■ **Instrução de trabalho**
Indique todos os ministros do governo Jospin mencionados pelo nome no excerto sobre as privatizações em França.

Pior, na França desde pelo menos 1992 (quando o Tratado de Maastricht obteve 50,8% num referendo em que Chirac e Mitterrand pediram um voto Sim), sucessivos governos franceses privatizarem os chamados “monopólios públicos” (como EDF, Gaz de France, SNCF, France-Télécom, La Poste, Air France, Aeroespacial, autoestradas, etc.) … para criar monopólios ou oligopólios capitalistas privados como SANOFI, Bolloré ou ENGIE, aliás Suez. E isso era ainda mais verdadeiro na época do governo Jospin, dito ser “da esquerda plural”, flanqueado por ministros “comunistas” (Gayssot, Buffet, Demessine) e “verdes” (Voynet), que, entre 1997 e 2002, privatizaram ainda mais rápido do que os governos de direita anteriores o setor público francês, desde bancos de poupança à France-Télécom via Air-France e SNECMA. Além disto, foi o “socialista” Rocard, um grande “europeu” que deu início à privatização da Renault, aproveitando de passagem para decapitar a CGT da empresa e fechar a Renault-Billancourt, epicentro da greve de 1968…

Liberalismo para quem?

De facto, é verdade num certo sentido que esta política, totalitariamente imposta em toda a UE pela Comissão de Bruxelas com multas e “sanções”, é “liberal”; mas para QUEM o é realmente, senão para os grandes grupos capitalistas de dimensão continental ou mundial que podem assim em completa “liberdade” demolir as conquistas sociais dos trabalhadores, praticar os mínimos em termos ambientais e sociais à escala transcontinental, multiplicar suculentas fusões capitalistas e, especialmente agora, assassinos de empregos continentais e transcontinentais (Renault-Nissan, PSA-Chrysler-FIAT, Alstom / Siemens ou Alstom-GE, etc.): em suma, atropelar “livremente” o mundo do trabalho e o verdadeiro interesse nacional, duas noções que se tornam uma só quando a expressão “interesse nacional” não é mal utilizada no sentido imperialista.

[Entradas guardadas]

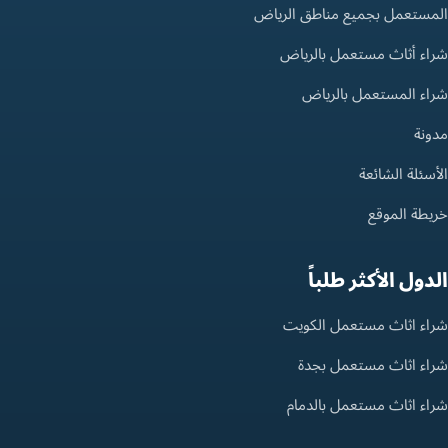
المستعمل بجميع مناطق الرياض
شراء أثاث مستعمل بالرياض
شراء المستعمل بالرياض
مدونة
الأسئلة الشائعة
خريطة الموقع
الدول الأكثر طلباً
شراء اثاث مستعمل الكويت
شراء اثاث مستعمل بجدة
شراء اثاث مستعمل بالدمام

■ **Resposta ao exercício**
Gayssot, Buffet, Demessine e Voynet.